Documentation

Overview

Cistern is an event aggregation and indexing system. Cistern consumes VPC Flow Logs and JSON events from AWS CloudWatch Logs and exposes a SQL-like querying interface.

Getting Started

First, download a release from GitHub. Cistern has no external dependencies and is a single binary.

Cistern accepts a few command-line flags.

  • api-addr: Listen address for the UI and API (defaults to localhost:2020)
  • config: Path to the config file (defaults to ./cistern.json)
  • data-dir: Data directory where Cistern saves data (defaults to ./data/)
  • ui-content: Path to static UI content (enables UI)

You’ll have to create a config file in order to let Cistern know which CloudWatch log groups to consume from.

Config file

The config file has two main options:

  • cloudwatch_logs: A list of CloudWatch Logs log groups to consume.
  • retention: The retention of events in days.
{
  "cloudwatch_logs": [],
  "retention": 3
}

You can specify the log groups to consume in the config file. In the cloudwatch_logs section, add an object for each log group with the name and whether it’s a flow log group.

Example

{
  "cloudwatch_logs": [
    {
      "name": "flowlogs",
      "flowlog": true
    },
    {
      "name": "applogs",
      "flowlog": false
    }
  ],
  "retention": 3
}

Credentials

Cistern will try to use AWS credentials from the following locations:

  • Environment variables (AWS_ACCESS_KEY_ID, AWS_SECRET_ACCESS_KEY)
  • Shared credentials file (~/.aws/credentials)
  • EC2 Instance Role credentials

To specify the region, set the AWS_REGION environment variable.

Using Cistern

UI

Cistern comes with a simple UI to query events. It’s accessible at http://api-addr/ui/, where api-addr is the value of the command-line flag.

UI Screenshot:

screenshot

Query Language

Cistern uses a SQL-like query language. Here’s an example:

SELECT sum(bytes), sum(packets)
GROUP BY source_address, dest_address
FILTER source_address neq "10.0.0.1"
ORDER BY sum(bytes) DESC
LIMIT 5
POINT SIZE 1h

You’ll notice that FILTER and POINT SIZE are keywords that aren’t from SQL.

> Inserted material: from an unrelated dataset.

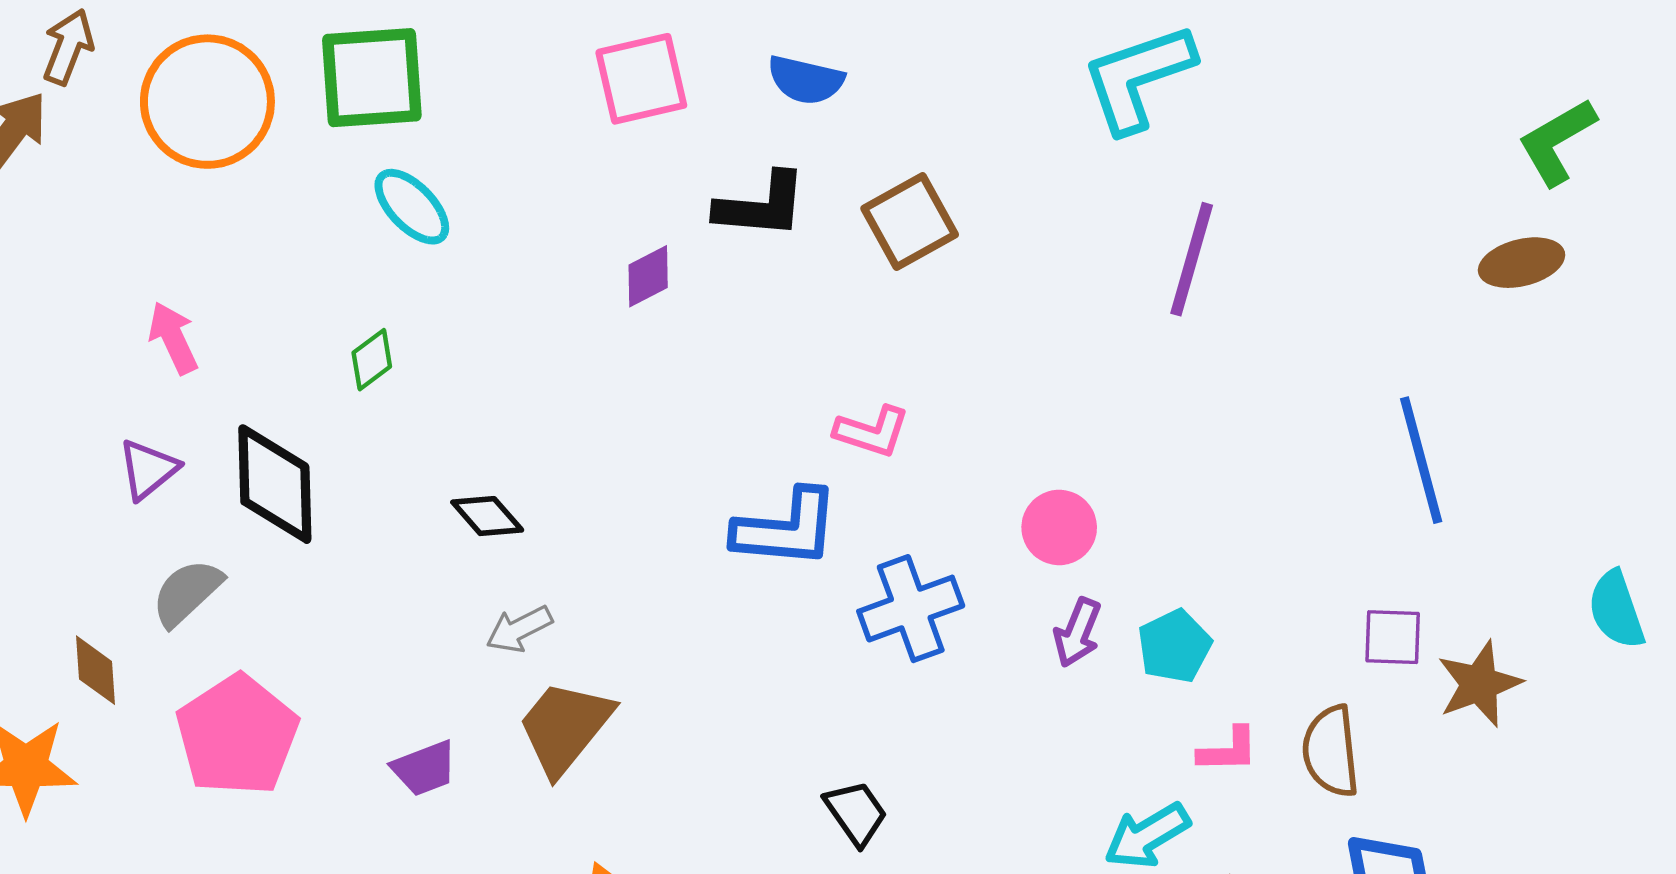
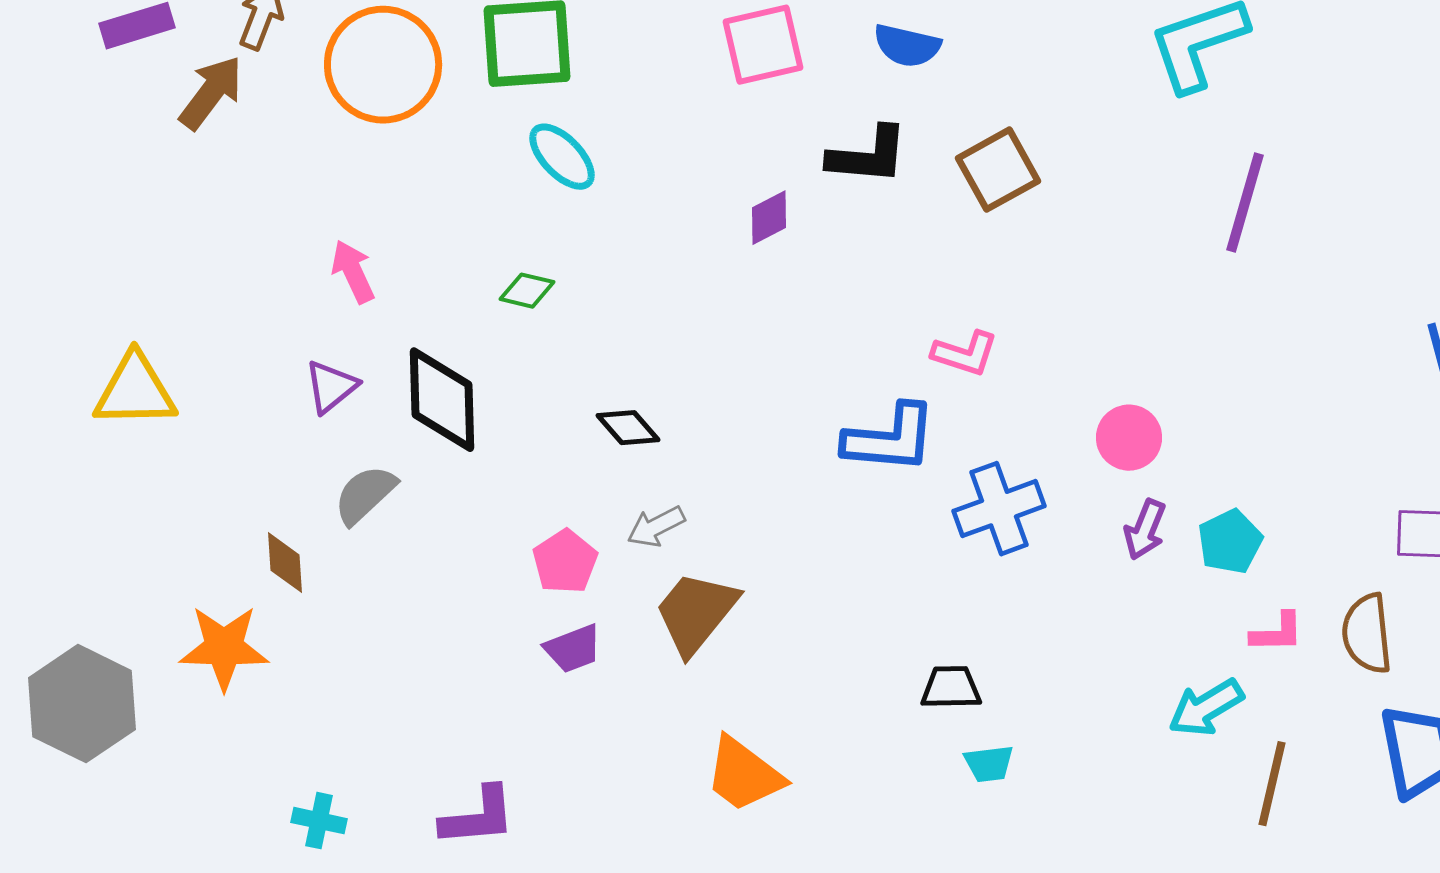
green diamond: (372, 360) -> (527, 291), turned 50
pink pentagon: (237, 735) -> (565, 562), moved, size x0.6
black trapezoid: (856, 813) -> (951, 688), turned -56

The main components of that query are:

  • SELECT
  • GROUP BY
  • FILTER
  • ORDER BY
  • LIMIT
  • POINT SIZE

These six components must be in that order. All components are optional. The following sections of the documentation describe how the results change depending on which components are present.

Events

Raw events are returned if only FILTER and LIMIT are defined.

Aggregations

Aggregations are returned when there are aggregation columns defined with SELECT.

Time Series

Time series are returned when the POINT SIZE is defined. The argument passed to POINT SIZE is a decimal number with a unit suffix. Valid time units are ns, us (or ┬Ás), ms, s, m, h. If you need to set a point size of 1 day, use 24h.

Filters

Filters are applied as the first stage of query execution. A filter requires a column name, a condition, and a value for the condition. The supported conditions are:

  • eq: equal
  • neq: not equal

If multiple filters are specified, they are applied in a boolean “AND” operation.

Retention

Cistern doesn’t enforce retention automatically. You’ll have to do it manually by sending a POST request to the /api/collections/:collection/compact endpoint. This will rewrite the collection and remove expired events.